Recommended reading for the month is “The Philosophy of Real Estate” by Charles R. Considine (published 1977 Vantage Press). Although the book will be easily read by the laymen, every investor will profit from the knowledge gained from three decades of successful real estate investing which Mr. Considine generously passes along. This is a book to read, read again and then given to your client to read: not a book to be shelved.

Rehabbing of Houses is not recommended for the average passive investor but our students continue to pocket serious money by attacking problems from which most shy away. Joanne Reese, our coveted White Belt Winner, from Pomona, California, rehabs not only houses, but entire streets. She buys properties which have been vandalized and therefore have distressed owners and takes title to them with the insurance policies and proceeds due from the vandalism intact. This way she can buy on nothing down terms, and pocket the insurance proceeds while she has her new, upgraded tenant trade out repair work for rent.

With insurance in mind, periodically review your coverage with your agent so that you develop a personal relationship with him/her. As no one ever reads all the fine print on those policies, it is important to be able to really communicate without any hard luck stories from his end in your time of need. Especially important is that often people will let their insurance lapse when money is short and possibly you may be able to help some people with house equities solve their problems if you can identify those people.

The most often asked question is “will there be another depression and when? Rather than worry about that academic point, everyone should take immediate steps to arrange their personal economic affairs so that they have a hedge against what they visualize as the “depression.” Many are far more worried about losing their health or war that they feel is impending than any type of economic collapse. My ideal hedge is a free and clear house in the town where I want to continue to live no matter what happens. My rational is that in today’s economy, the money I can collect for one month’s rental will purchase approximately six weeks’ worth of groceries. As the house should be rent-able in any economy, it should always produce enough income to buy six weeks’ worth of food whether it costs ten dollars or ten thousand dollars that particular day. This line of reasoning can be expanded and you can project that with five free and clear houses you can maintain your current lifestyle regardless of the economy.

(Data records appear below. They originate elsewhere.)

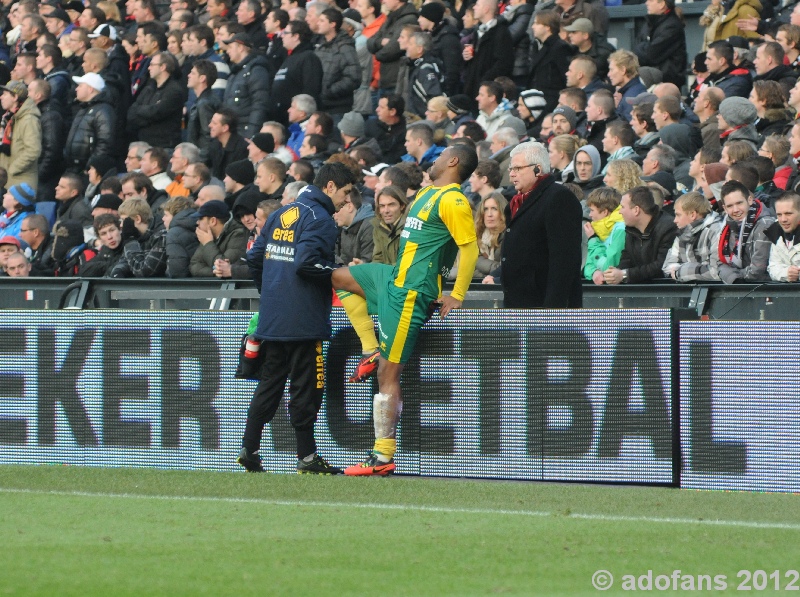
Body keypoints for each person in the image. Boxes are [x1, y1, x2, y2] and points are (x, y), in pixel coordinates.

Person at [331, 144, 478, 475]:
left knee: (388, 373)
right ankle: (370, 347)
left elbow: (469, 249)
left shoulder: (454, 200)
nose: (434, 161)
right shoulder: (428, 194)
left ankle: (383, 456)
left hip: (411, 294)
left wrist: (457, 293)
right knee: (337, 278)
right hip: (392, 278)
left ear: (453, 162)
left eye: (440, 157)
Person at [237, 162, 357, 475]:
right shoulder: (320, 218)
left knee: (270, 383)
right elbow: (307, 264)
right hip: (303, 320)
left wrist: (272, 293)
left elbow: (254, 257)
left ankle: (249, 448)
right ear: (329, 187)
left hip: (274, 318)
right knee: (307, 387)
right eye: (345, 193)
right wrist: (343, 275)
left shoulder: (281, 212)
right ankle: (306, 456)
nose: (346, 201)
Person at [501, 140, 582, 307]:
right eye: (511, 169)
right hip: (518, 302)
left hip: (544, 305)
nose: (511, 174)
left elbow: (564, 260)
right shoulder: (515, 202)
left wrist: (553, 309)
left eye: (517, 168)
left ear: (537, 169)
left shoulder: (559, 198)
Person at [603, 185, 679, 284]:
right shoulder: (631, 229)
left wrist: (624, 274)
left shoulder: (668, 228)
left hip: (666, 292)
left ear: (636, 210)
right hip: (641, 293)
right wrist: (614, 274)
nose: (620, 211)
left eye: (622, 207)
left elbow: (662, 265)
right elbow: (626, 259)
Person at [713, 179, 775, 283]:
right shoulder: (727, 228)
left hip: (764, 291)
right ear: (724, 208)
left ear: (750, 200)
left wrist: (733, 276)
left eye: (739, 203)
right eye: (730, 206)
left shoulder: (765, 224)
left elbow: (758, 271)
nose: (736, 209)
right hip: (741, 290)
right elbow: (719, 264)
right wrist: (734, 277)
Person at [662, 191, 723, 281]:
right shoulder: (681, 233)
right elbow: (667, 267)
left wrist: (681, 271)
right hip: (691, 292)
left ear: (692, 215)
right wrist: (699, 270)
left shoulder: (716, 231)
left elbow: (716, 272)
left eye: (678, 215)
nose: (675, 220)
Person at [189, 199, 248, 277]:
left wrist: (208, 244)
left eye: (200, 219)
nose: (197, 222)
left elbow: (223, 264)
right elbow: (194, 266)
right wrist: (215, 272)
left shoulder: (239, 235)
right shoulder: (207, 236)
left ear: (213, 221)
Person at [0, 80, 41, 190]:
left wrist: (12, 169)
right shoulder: (10, 119)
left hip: (20, 183)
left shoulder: (29, 119)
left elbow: (33, 151)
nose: (1, 97)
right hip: (8, 181)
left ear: (15, 97)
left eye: (4, 94)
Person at [583, 187, 625, 284]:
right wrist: (594, 272)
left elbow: (608, 266)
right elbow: (588, 266)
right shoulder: (597, 228)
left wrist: (593, 239)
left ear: (605, 212)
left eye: (592, 210)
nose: (590, 215)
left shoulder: (620, 229)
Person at [766, 191, 800, 281]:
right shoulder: (775, 232)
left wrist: (797, 274)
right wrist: (786, 273)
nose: (783, 219)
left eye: (788, 214)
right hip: (786, 293)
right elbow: (773, 267)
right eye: (779, 215)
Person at [371, 185, 407, 265]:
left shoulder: (409, 228)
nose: (386, 210)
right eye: (382, 206)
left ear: (402, 206)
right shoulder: (378, 228)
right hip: (387, 275)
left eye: (391, 205)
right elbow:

Now it is obvious that not everybody can free and clear one house this week, much less five, so how do we start? Get something paid off! Start with your car if necessary recognizing however, in a classical depression there will not be much of a market for leasing cars so you will probably have to sell your asset. On the bright side, a free and clear $6,000 car today should generate enough to live comfortably for a couple of months while you contemplate your next move. One thing certain, all that money tied up in the bank or in the stock and bond market probably will be hard to get your hands on even if you do not lose it. Remember that tragedy rarely telegraphs its punch. To quote a Latin proverb, “While we consider when to begin, it becomes too late.”

Our Oyster of the Month Award goes to Dennis Kucinich, Mayor of Cleveland, who states that Cleveland’s problems are a result of the unreasonable demands of the Cleveland Trust Bank which he described as “the worst of the robber barons.” How totally unreasonable to expect a loan to be paid when it is due … Will an elected official ever admit that maybe they are in some way responsible for some of our cities problems?